Nein, Vorsicht! Grüne Blätter wie Kopfsalat oder Spinat können neben den wertvollen Inhaltsstoffen reichlich Nitrat enthalten, vor allem im Winter. Deshalb sollten Sie die dicken Blattstiele und Blattrippen entfernen. Gemüse wie Rote Bete Sauerampfer oder Mangold enthalten Oxalsäure. Sie behindert die Aufnahme bestimmter Mineralstoffe im Körper. Diese Gemüse sollten nur in kleinen Mengen verwendet werden. Das gilt aus einem anderen Grund auch für Petersilie. Dieses Küchenkraut enthält ätherische Öle, die in großen Mengen ungesund sind. Und bestimmte Inhaltsstoffe im Gemüse sind fettlöslich, zum Beispiel Carotinoide. Sie brauchen etwas Fett - am besten hochwertiges Öl - damit der Körper sie aufnehmen kann.

Worauf muss ich noch achten?

Verwenden Sie nicht zu viele Obstsorten und Blattgemüse auf einmal. Nur so können die enthaltenen Nährstoffe gut verwertet werden. Achtung: Nehmen Sie kein stärkehaltiges Gemüse. Möhren, Kohlrabi, Blumenkohl, Erbsen, Zucchini, Mais, Rote Bete sind kohlenhydratreich und in Kombination mit Früchten nicht gut bekömmlich.

Und womit sollte ich als Einsteigerin anfangen?

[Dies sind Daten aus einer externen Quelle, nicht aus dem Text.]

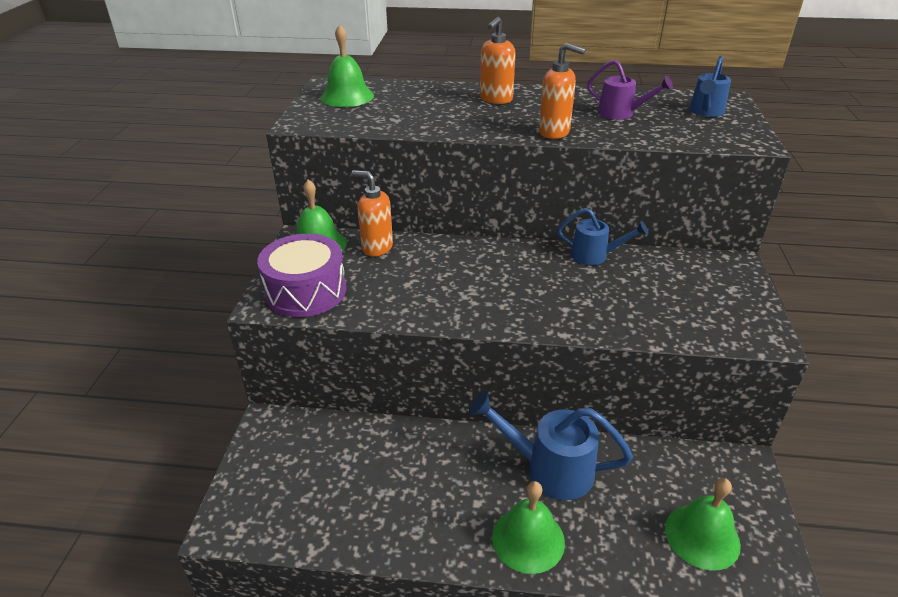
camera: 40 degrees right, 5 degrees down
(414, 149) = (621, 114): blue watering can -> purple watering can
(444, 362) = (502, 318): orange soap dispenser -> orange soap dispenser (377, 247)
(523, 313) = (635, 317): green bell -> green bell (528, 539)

Mit Blattsalaten, Porree, Kohl oder Chicorée. Das Gemüse gründlich waschen, mixen und mit Obst - ebenfalls gut gewaschen - verfeinern. Reifes Obst mildert den bitteren Geschmack des Gemüsepürees. Auch Honig und etwas Zitronensaft machen es wohlschmeckender. Wichtig: Den Drink frisch püriert wegschlürfen, denn viele Vitamine werden durch Licht und Sauerstoff zerstört. Oder löffeln. Gut eingespeichelt ist der grüne Smoothie besser verdaulich. Und achten Sie auf Hygiene; waschen Sie alle pflanzlichen Zutaten gut vorm Mixen.

Mein Tipp: Achten Sie bei der Gemüse- und Obstauswahl auf Abwechslung und Vielfalt, damit Ihr Körper die ganze Bandbreite an wertvollen Inhaltsstoffen aufnehmen kann.